そのため、どのような便器が良いかだけでなく、どのような便器であればトイレ内で動きやすいかも考える必要があります。
もっと言えば、トイレを利用する方の性別や年齢も考慮して、それぞれに適した広さにすることも重要です。
トイレに工事における具体的な箇所ごとのポイント
では、クリニックにおけるトイレ工事では、他にどのようなポイントを押さえればいいのでしょうか?
汚れない工夫をする
長い間清潔に使えるトイレを作るには、まず汚れがつきにくい便器を選びましょう。
また、床にはなるべく水に強い床材を使用するべきです。
あまり目には見えませんが、トイレの床は尿や手洗い時の水などの水分を含みやすく、耐水性が低いものだとすぐ見た目が悪くなってしまいます。
臭いと湿気を抑える工夫をする
クリニックのトイレは密閉された空間であるため、臭いはこもりやすいですし、湿度も高くなりがちです。
そのため、必ず換気扇は設置しなければいけません。
また、常に換気しやすい環境を作るために、換気扇は清掃が容易なものを選ぶようにしましょう。
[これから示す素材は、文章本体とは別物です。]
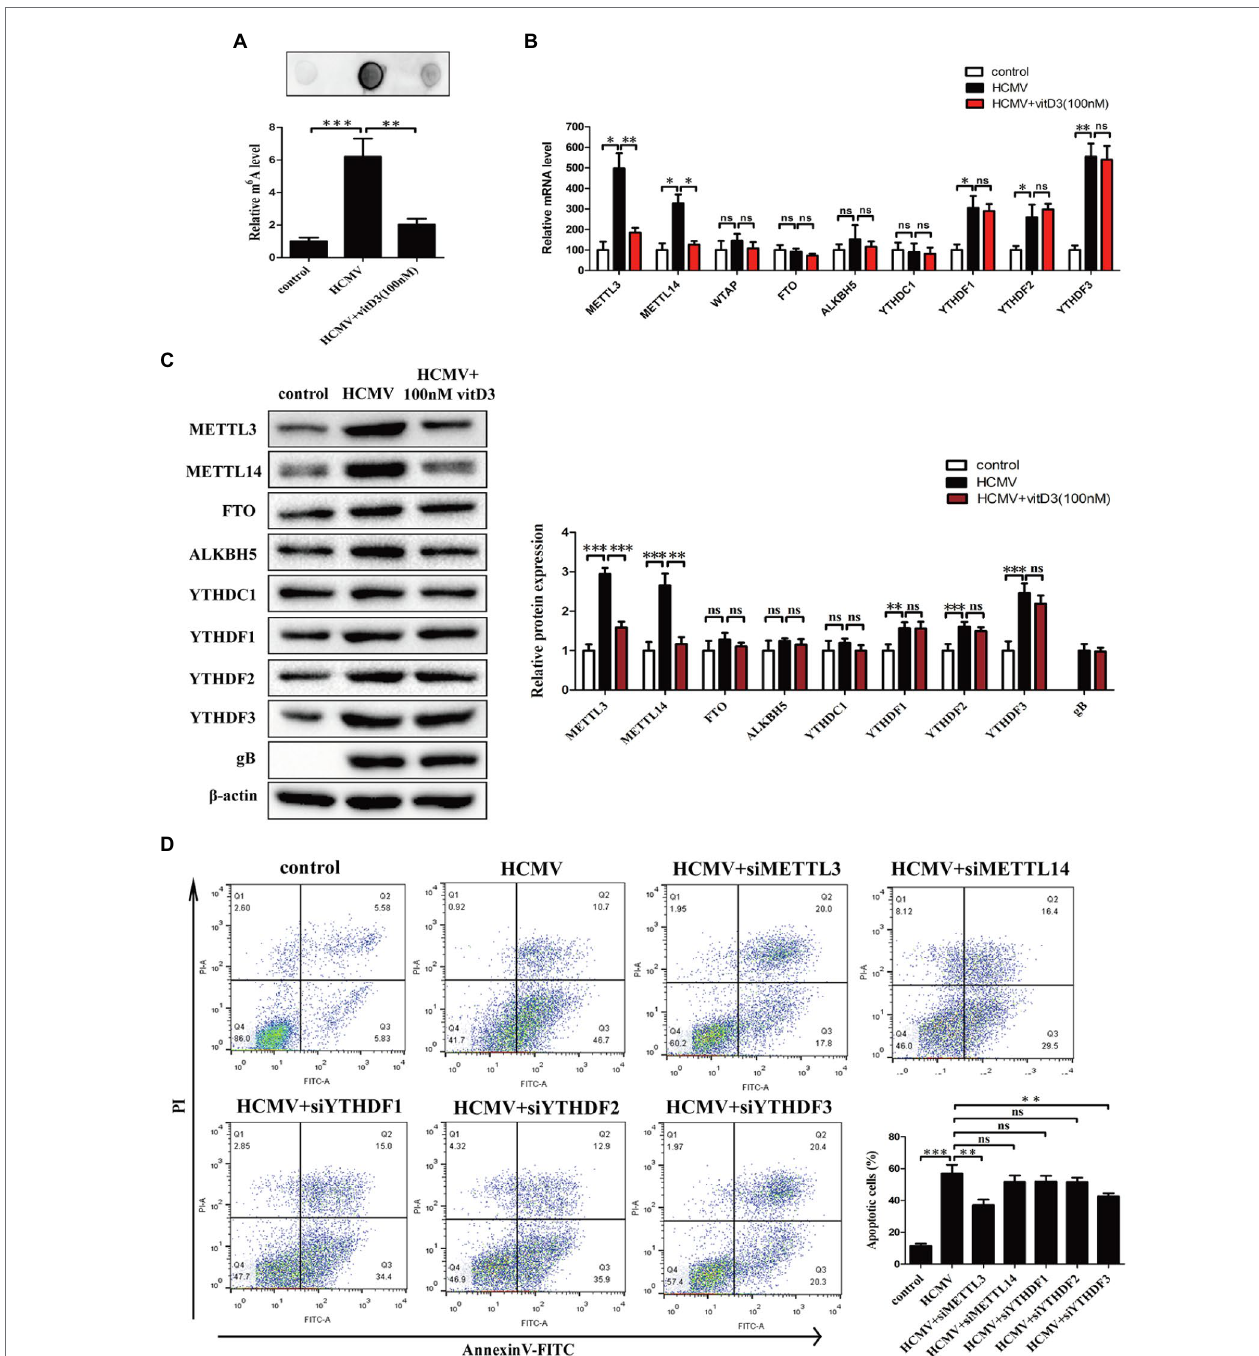
FIGURE 2 | Vitamin D3 negatively regulates the elevated m6A methylation levels induced by HCMV infection and inhibits HCMV-induced apoptosis by suppressing METTL3 expression in HAECs. HAECs were uninfected (control) or infected with VHL/E strain of HCMV [multiplicity of infection (MOI) = 5] for 4 days. In the vitD3- treated group, HAECs were continuously added with 100 nM vitD3 from the second to the fourth day of HCMV infection. After 4 days, HAECs were harvested for the following experiments. (A) RNA dot blot analysis of total m6A levels in the corresponding groups. Top, representative images of RNA dot blot; bottom, statistical charts for quantification of RNA dots. (B) qPCR analysis of mRNA levels of m6A modification-associated genes. (C) Western blot analysis of protein levels of m6A modification-associated genes. Left, representative graphs of three independent experiments; right, statistical charts with densitometric analysis. gB, a HCMV gene used to quantify HCMV infection. (D) Apoptosis was detected by Annexin-V/PI-labeled flow cytometric assay in different treatment groups and quantitative analysis. HAECs were transfected with siRNA of the indicated genes for 12 h and then exposed to HCMV. Left, representative images of flow cytometry; right, statistical charts. Apoptotic cells are calculated as the percentage of Annexin-V single-positive plus Annexin-V/PI double-positive cells. All data are expressed as the mean±SD of triplicate experiments. Columns, mean; error bars, SD. Student’s t- test, * p < 0.05, ** p < 0.01, and *** p < 0.001. ns: no significant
そして、壁には調湿や消臭などの効果が期待できる壁材を用いることをおすすめします。
適度な明るさを保つ
トイレの照明は、なるべく明るい方が良いです。
なぜなら、明るい方が清掃の際汚れを逃しにくいですし、健康チェックもしやすくなるからです。
また、さまざまな患者さんの要望に応えられるよう、何段階にも明るさを変えられるタイプの照明を設置することも検討しましょう。
収納スペースを確保する
トイレで使用するものに関しては、できるだけトイレの中に収納したいところです。
しかし、トイレットペーパーや掃除用具、洗剤など、トイレで使用するものは意外と多く、前もって収納場所と収納するものを考えておかなければ、後からスペースを確保するのは難しくなります。
また、トイレットペーパーを便器に座った状態で手に取れるように工夫すれば、トイレは患者さんにとってより快適な空間になるでしょう。
バリアフリーについて
高齢の方や小さなお子さんの患者さんが訪れるクリニックでは、バリアフリーを意識したトイレ工事をすることも考えなければいけません。
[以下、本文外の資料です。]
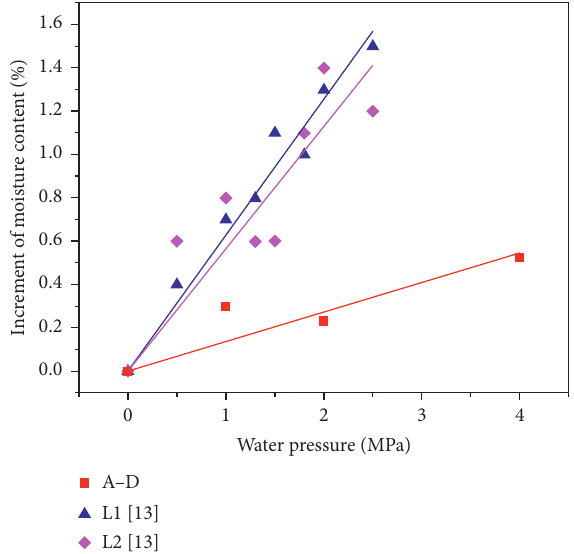
Figure 7: Increment of moisture content of specimens under different water pressure.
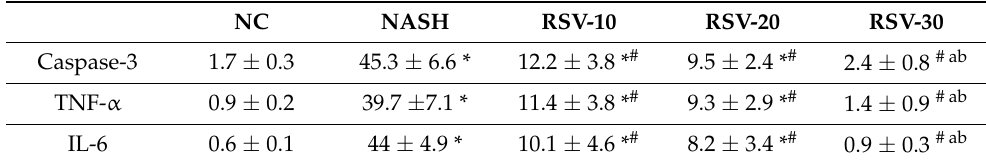
Table 2. The effect of rosavin on the mean area % of Caspase-3, TNF- α and IL-6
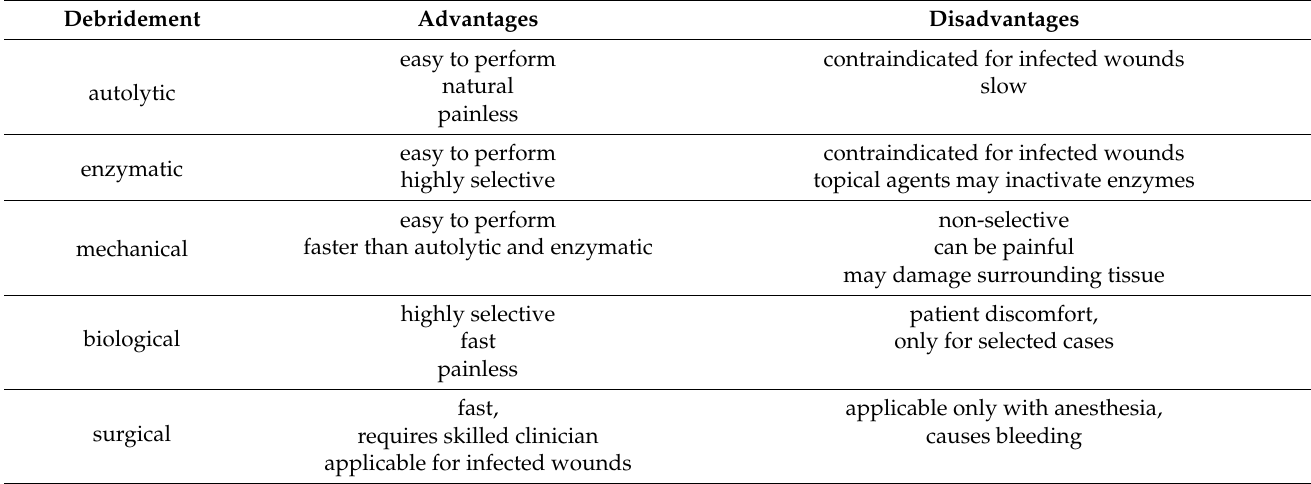
Table 2. Different types of debridement: advantages and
具体的には、以下のポイントを押さえて工事を行います。
できる限り広いトイレにする
高齢の方は、どうしても広めのスペースがないと座ったり立ったりすることができません。
また、手すりを設置することも考えると、できる限りトイレは広くすべきです。
ドア付近に工夫をする
バリアフリーを意識したクリニックのトイレ工事では、トイレの中と外の段差をなくすことも重要です。
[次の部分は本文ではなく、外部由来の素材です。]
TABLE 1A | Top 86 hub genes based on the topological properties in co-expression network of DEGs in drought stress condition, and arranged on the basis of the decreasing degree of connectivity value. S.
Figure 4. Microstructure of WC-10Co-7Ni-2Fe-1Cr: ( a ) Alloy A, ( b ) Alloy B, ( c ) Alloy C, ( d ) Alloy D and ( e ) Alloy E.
また、高齢の患者さんが中で転倒してしまったときに備え、ドアは外開きかもしくは引き戸タイプにすることをおすすめします。
トイレまでの動線を工夫する
バリアフリーを意識するのであれば、トイレそのものだけでなく、待合室からトイレまでの動線にも工夫しましょう。
あまりに待合室からトイレまで距離があると、その移動が高齢の患者さんの負担になる可能性があります。
また、待合室からトイレまでの動線はできるだけまっすぐにし、待合室から見てトイレのドアが真正面に来るようなレイアウトにするのが望ましいです。
まとめ
トイレはあくまで、クリニックにおける1つの設備です。
しかし、クリニックの良し悪しを左右する重要な設備であることに違いはなく、なおかつ工事を実施する際のポイントも山ほどあります。
また、建築するクリニックの構造によっては、理想のトイレにできる場合とできない場合があるため、当然建築計画に注力することも忘れてはいけません。